Data show that hospitals—not the patients 340B was meant to serve—are capturing the program’s benefits. In Minnesota, hospitals captured roughly 98% of net 340B profits in 2024, according to one report. In Illinois, hospitals’ 340B revenues were more than 2.5 times what they spent on care for low-income and uninsured patients in 2022.

Such misuse has become rampant largely because policymakers and regulators lack access to the routine data 340B providers already collect. Without that data, it’s almost impossible to determine whether the program is achieving its intended purpose.

Programs of this size and importance typically come with clear rules, consistent reporting, and measurable outcomes. With 340B, those guardrails are largely absent.

The program requires manufacturers to give safety‑net providers steep discounts on outpatient drugs. Providers can then bill insurers at higher rates, with the expectation that they use the difference to support care for low‑income and uninsured patients.

But there are no requirements that hospitals actually use the profits that way—or even pass the discounts along to patients at the pharmacy counter.

With so little federal oversight, hospitals are using the program as an unchecked profit stream. Providers have sharply expanded their use of discounted drugs, with 340B purchases ballooning from $6.9 billion in 2012 to more than $80 billion in 2024. The program is now the second-largest federal prescription drug program after Medicare Part D—a striking shift for what was once a narrowly targeted safety-net policy.

When hospitals overcharge insurers for drugs they bought at deep 340B discounts, taxpayers, employers, and insured patients foot the bill. One analysis found that these markups cost state employee health plans roughly $1 billion annually.

The program’s design also incentivizes providers to prescribe more expensive drugs, since higher list prices mean bigger 340B discounts. That dynamic drives up drug costs across the healthcare system. The nonpartisan Congressional Budget Office concluded that 340B encourages behaviors that “tend to increase federal spending because they lead to higher prices or an increased use of drugs.”

When a program designed to deliver targeted assistance drives up system-wide costs, reform is no longer optional. It’s necessary.

The Trump administration proposed a pilot program last year that would have required 340B entities to demonstrate that drugs are truly eligible for the program before receiving a discount.
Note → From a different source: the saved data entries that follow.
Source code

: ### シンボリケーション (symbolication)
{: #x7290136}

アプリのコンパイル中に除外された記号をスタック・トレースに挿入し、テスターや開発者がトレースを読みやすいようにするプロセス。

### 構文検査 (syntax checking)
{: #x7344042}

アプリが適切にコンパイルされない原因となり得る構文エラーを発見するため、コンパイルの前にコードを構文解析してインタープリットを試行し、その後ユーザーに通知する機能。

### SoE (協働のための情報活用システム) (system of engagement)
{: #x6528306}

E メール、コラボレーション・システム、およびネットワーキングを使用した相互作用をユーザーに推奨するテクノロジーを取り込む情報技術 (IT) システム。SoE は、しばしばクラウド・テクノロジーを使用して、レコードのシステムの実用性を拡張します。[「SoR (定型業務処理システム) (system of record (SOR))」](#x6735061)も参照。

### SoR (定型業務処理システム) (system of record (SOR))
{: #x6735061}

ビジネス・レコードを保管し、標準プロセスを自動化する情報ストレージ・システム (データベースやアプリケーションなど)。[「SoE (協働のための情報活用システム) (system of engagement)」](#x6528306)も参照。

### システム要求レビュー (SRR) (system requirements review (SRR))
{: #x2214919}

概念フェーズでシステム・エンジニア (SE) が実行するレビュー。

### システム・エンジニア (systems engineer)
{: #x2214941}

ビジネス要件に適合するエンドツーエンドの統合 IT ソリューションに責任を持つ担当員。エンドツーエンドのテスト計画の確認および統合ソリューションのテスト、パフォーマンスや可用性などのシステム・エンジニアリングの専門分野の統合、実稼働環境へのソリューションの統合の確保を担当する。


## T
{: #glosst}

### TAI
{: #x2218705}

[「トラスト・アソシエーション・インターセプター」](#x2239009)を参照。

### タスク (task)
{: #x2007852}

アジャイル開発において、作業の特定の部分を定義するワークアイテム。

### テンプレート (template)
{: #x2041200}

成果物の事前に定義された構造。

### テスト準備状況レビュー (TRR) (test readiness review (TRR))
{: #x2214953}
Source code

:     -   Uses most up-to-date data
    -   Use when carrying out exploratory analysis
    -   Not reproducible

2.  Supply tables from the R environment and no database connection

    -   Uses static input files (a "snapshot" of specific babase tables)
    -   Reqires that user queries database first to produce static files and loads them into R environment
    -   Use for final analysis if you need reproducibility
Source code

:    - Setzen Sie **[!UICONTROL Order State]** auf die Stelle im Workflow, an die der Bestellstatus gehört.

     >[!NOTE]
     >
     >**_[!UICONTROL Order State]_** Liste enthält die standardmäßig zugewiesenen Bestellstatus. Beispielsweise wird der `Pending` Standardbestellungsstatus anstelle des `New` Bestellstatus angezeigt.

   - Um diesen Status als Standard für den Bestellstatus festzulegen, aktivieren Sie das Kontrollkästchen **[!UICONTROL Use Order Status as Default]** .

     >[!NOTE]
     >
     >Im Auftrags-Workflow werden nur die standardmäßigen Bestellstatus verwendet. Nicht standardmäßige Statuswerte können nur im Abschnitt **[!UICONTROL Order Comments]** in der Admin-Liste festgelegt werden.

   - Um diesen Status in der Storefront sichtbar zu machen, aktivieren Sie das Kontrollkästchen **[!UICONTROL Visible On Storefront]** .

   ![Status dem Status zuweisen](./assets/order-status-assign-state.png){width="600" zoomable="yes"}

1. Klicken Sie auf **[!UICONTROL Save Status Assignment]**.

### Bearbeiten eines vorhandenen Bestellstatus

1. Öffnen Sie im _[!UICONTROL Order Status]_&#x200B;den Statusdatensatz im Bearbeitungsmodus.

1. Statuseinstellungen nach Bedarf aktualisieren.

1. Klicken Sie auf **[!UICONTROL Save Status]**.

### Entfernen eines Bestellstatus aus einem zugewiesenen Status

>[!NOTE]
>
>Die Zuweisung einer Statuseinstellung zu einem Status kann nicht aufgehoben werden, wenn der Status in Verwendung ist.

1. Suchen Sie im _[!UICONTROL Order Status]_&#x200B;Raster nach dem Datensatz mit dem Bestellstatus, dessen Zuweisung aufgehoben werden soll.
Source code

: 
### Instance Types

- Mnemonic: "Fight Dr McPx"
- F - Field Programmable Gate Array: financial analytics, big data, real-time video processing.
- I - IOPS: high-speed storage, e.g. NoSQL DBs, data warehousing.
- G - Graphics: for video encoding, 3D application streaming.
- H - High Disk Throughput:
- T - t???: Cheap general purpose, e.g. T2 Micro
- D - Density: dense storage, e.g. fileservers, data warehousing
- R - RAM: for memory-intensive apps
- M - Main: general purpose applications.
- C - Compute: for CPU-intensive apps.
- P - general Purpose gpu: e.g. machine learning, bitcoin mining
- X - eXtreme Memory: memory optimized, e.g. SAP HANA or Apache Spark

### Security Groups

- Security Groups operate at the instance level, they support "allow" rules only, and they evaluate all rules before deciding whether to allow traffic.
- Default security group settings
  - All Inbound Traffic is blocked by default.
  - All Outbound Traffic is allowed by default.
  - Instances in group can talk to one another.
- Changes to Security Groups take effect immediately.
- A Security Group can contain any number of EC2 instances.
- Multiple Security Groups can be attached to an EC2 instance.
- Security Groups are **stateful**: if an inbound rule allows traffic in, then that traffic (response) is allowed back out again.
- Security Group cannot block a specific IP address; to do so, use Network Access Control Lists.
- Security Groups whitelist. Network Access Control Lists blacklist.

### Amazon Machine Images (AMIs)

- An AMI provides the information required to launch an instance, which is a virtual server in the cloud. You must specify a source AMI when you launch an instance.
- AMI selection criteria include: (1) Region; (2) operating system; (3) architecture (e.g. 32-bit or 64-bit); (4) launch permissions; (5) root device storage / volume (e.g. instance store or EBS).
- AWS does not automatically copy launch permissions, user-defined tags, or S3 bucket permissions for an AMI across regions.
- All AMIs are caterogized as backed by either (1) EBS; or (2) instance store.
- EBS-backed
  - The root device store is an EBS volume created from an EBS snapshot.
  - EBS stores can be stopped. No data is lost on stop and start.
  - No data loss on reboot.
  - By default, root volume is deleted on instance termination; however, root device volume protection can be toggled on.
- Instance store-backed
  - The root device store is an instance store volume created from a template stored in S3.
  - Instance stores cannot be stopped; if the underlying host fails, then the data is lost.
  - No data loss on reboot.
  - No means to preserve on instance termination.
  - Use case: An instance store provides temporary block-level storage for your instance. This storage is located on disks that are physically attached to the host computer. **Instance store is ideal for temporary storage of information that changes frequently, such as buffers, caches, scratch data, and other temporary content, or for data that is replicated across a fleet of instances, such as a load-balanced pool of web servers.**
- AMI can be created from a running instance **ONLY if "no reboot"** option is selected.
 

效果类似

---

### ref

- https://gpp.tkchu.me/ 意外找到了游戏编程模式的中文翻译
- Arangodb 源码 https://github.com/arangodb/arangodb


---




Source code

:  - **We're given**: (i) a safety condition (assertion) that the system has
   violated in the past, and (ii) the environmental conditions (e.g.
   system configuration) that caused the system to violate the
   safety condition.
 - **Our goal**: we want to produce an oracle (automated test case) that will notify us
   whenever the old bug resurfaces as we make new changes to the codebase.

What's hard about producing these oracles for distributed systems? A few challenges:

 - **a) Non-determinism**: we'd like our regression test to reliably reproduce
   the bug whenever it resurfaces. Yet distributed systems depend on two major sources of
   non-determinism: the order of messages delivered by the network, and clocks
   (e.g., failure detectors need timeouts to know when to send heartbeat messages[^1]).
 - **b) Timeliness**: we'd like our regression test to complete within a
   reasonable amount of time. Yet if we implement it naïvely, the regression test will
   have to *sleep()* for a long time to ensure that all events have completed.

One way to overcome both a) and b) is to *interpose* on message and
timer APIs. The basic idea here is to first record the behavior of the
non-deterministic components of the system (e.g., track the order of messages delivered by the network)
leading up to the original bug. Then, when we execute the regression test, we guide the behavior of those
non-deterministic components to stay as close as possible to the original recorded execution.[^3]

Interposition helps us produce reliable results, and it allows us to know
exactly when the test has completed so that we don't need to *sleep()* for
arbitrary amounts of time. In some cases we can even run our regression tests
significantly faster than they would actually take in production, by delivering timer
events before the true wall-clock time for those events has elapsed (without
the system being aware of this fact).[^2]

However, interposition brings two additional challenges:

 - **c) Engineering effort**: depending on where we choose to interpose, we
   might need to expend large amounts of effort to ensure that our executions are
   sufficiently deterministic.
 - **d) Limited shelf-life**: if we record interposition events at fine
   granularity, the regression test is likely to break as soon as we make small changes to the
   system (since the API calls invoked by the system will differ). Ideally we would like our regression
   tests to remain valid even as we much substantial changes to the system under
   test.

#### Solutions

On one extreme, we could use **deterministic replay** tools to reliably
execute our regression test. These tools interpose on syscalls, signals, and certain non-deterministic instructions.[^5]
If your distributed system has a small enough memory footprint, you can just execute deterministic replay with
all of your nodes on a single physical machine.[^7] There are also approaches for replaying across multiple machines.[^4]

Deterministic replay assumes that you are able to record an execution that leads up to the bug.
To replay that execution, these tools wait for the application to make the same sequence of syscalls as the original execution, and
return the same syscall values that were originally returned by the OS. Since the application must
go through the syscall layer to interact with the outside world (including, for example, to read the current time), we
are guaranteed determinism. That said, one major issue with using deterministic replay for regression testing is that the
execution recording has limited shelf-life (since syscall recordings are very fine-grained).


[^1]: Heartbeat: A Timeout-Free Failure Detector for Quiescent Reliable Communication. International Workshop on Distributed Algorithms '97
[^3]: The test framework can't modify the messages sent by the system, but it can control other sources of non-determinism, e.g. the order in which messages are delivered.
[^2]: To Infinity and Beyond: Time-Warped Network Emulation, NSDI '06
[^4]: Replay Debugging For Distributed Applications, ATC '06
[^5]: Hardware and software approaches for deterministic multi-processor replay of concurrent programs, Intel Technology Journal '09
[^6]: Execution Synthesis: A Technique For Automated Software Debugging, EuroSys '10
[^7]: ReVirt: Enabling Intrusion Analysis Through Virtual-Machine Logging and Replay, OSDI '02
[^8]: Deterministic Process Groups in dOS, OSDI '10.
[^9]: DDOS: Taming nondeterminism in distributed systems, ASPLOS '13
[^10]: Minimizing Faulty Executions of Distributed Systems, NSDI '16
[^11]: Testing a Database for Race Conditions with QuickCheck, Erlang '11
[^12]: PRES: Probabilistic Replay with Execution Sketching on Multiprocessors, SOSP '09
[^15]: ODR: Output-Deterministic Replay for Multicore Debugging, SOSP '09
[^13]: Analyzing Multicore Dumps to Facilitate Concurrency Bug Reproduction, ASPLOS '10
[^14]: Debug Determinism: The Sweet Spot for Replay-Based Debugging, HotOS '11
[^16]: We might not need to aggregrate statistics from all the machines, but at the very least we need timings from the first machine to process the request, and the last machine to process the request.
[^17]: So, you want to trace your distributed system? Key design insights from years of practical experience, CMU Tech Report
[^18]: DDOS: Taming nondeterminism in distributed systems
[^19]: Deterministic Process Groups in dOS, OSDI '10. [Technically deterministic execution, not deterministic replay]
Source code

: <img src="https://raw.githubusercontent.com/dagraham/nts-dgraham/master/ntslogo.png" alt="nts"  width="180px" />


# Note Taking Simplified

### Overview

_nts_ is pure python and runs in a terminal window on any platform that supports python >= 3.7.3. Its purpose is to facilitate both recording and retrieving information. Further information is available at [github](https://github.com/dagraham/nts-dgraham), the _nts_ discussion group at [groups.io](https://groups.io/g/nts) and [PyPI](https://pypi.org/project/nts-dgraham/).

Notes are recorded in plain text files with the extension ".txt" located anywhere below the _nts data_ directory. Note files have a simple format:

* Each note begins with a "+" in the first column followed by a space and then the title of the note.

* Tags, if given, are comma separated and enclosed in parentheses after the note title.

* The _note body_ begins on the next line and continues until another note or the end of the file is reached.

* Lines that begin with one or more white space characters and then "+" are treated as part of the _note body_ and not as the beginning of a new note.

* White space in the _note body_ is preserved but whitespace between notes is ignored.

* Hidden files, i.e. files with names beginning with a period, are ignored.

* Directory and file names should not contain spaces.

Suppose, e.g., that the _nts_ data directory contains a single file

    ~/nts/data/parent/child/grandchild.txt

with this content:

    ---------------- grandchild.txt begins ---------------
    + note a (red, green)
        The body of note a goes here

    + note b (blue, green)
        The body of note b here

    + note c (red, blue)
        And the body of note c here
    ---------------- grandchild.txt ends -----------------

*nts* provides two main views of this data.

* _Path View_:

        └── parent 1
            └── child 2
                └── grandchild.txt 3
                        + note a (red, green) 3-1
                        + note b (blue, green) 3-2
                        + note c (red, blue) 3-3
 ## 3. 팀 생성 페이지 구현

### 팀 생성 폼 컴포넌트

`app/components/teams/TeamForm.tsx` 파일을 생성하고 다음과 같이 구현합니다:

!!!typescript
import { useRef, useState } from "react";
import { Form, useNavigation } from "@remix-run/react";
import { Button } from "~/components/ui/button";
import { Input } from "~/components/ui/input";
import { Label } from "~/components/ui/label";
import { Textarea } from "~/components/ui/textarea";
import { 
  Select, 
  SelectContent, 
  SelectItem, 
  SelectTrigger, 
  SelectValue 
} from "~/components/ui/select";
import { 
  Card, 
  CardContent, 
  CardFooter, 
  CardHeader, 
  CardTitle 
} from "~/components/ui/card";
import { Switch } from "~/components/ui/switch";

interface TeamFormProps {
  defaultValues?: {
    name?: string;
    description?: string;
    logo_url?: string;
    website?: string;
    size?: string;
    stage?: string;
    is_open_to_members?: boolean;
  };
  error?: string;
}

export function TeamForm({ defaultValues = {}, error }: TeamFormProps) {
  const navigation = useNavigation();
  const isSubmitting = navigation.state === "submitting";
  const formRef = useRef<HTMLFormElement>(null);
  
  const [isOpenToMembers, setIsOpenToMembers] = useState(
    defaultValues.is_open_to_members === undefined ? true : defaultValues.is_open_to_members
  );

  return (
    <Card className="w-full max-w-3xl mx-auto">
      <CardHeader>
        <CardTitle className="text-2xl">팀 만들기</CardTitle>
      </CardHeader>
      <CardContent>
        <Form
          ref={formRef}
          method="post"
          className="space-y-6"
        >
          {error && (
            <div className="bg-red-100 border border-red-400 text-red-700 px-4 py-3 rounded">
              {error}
Hospitals quickly pushed back, and the pilot was blocked in court.

The administration is now revisiting the idea, seeking input on a rebate-based model that would create a clearer record of how the program is used for select drugs.

That’s a positive development. But the delay—and the narrow scope of the proposal—has led some drug manufacturers to act on their own. Some have begun requiring providers to submit claims-level data to verify that medications dispensed to patients after an appointment are actually eligible for 340B.

While constructive, these efforts won’t restore integrity to the program by themselves. Without comprehensive legislative reform, 340B will remain plagued by abuse, opacity, and uneven enforcement.

At a minimum, Congress must impose basic transparency measures that are standard in other federal health programs, including claims-level reporting and clear documentation of how each provider spends its 340B revenue.

Policymakers should also establish stricter standards and increase audits to verify that each 340B provider serves low‑income patients and meets a minimum charity care threshold before receiving discounted medicines.

These commonsense accountability measures would bring 340B in line with the expectations that govern other large federal programs. They’d also help ensure that the program’s substantial financial benefits are directed toward the patients who need them most.